I've read many threads regarding eastman 5219 film and how to develop it ( and not to use c-41). making the ecn-2 developer from scratch using cd-3 from artcraft and the recipe listed in in the recipe section seems easy enough. I would use bleach and fixer from my flexicolor stash. removing remjet seems like a trial and error process but should be easy once it gets figured out. but I could only find a few mentions of printing on a color enlarger. PE says that the gamma of ecn-2 films are .5 and reg c-41 are .6 to.65 so clearly I should expect lower contrast. any ideas on how to print them to get a normal look. Yes I could scan but im interested in printing em via RA4.
I have access to up to 7 cans of 35mm 5219 vision 3 400 foot sealed rolls from a movie shoot at a about $20 per can plus lots of short ends for free if i buy at least 1 can. the cost would allow me to play see if it works and if not pass along possibly to someone else at a good price.
The most obvious solution would be push processing the film, i.e. raise its contrast and possibly gain a tiny amount of speed in the process.
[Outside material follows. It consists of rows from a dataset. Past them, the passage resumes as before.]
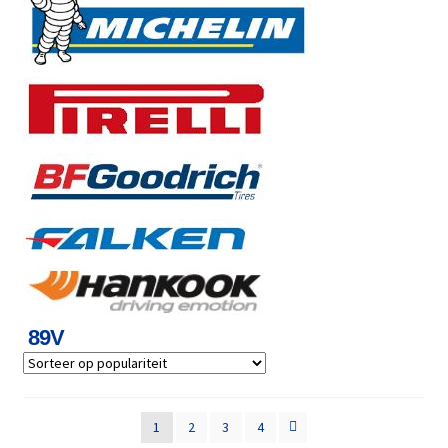
89V
1
2
3
4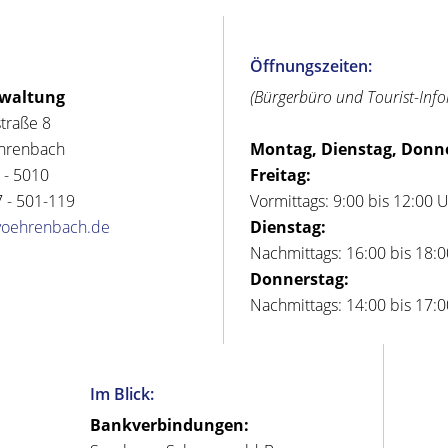
Öffnungszeiten:
rwaltung
(Bürgerbüro und Tourist-Inf
straße 8
hrenbach
Montag, Dienstag, Donn
 - 5010
Freitag:
 - 501-119
Vormittags: 9:00 bis 12:00 
voehrenbach.de
Dienstag:
Nachmittags: 16:00 bis 18:
Donnerstag:
Nachmittags: 14:00 bis 17:
Im Blick:
Bankverbindungen: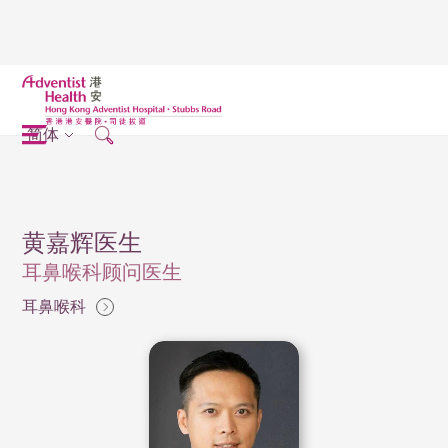
简体
黄嘉辉医生
耳鼻喉科顾问医生
耳鼻喉科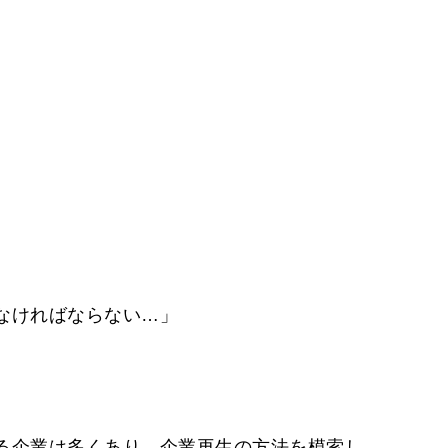
なければならない…」
る企業は多くあり、企業再生の方法を模索し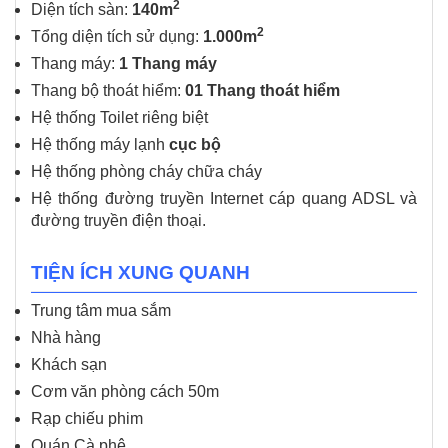
2
Diện tích sàn:
140m
2
Tổng diện tích sử dụng:
1.000m
Thang máy:
1 Thang máy
Thang bộ thoát hiểm:
01 Thang thoát hiểm
Hệ thống Toilet riêng biệt
Hệ thống máy lạnh
cục bộ
Hệ thống phòng cháy chữa cháy
Hệ thống đường truyền Internet cáp quang ADSL và
đường truyền điện thoại.
TIỆN ÍCH XUNG QUANH
Trung tâm mua sắm
Nhà hàng
Khách sạn
Cơm văn phòng cách 50m
Rạp chiếu phim
Quán Cà phê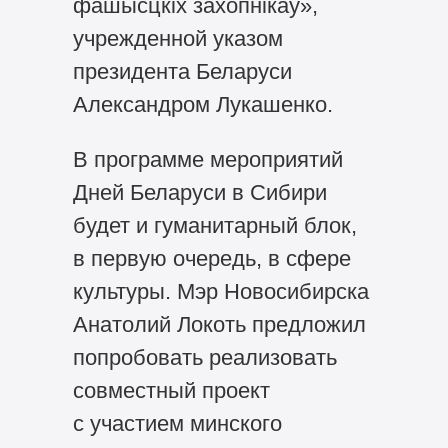
фашысцкiх захопнiкаў»,
учрежденной указом
президента Беларуси
Александром Лукашенко.
В программе мероприятий
Дней Беларуси в Сибири
будет и гуманитарный блок,
в первую очередь, в сфере
культуры. Мэр Новосибирска
Анатолий Локоть предложил
попробовать реализовать
совместный проект
с участием минского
If you already have the processed negatives, there are ways to increase the contrast of RA4: either use a higher contrast paper, or go the color develop, fix, rehal bleach, color develop, BLIX route (with wash after each step).
I've had limited experience printing motion picture color negative stock but I have printed Kodak's motion picture film with success on Kodak Supra Endura. I found the contrast to be nice, in fact, and didn't find it markedly lower than Kodak's still films. Kodak's current paper has a bit more contrast than Supra, so you should be fine. I would definitely try it.
In my experience, the Vision3 films seem to have somewhat better contrast than predecessor stocks. I bring the contrast of the paper up a bit by adding hydrogen peroxide to the RA4 developer. You can experiment a bit here (try 5ml/L or 10ml/L) to get a feel for how it affects development contrast.
Double development affects contrast but it is a pain. In my experiments with this it also enhances grain.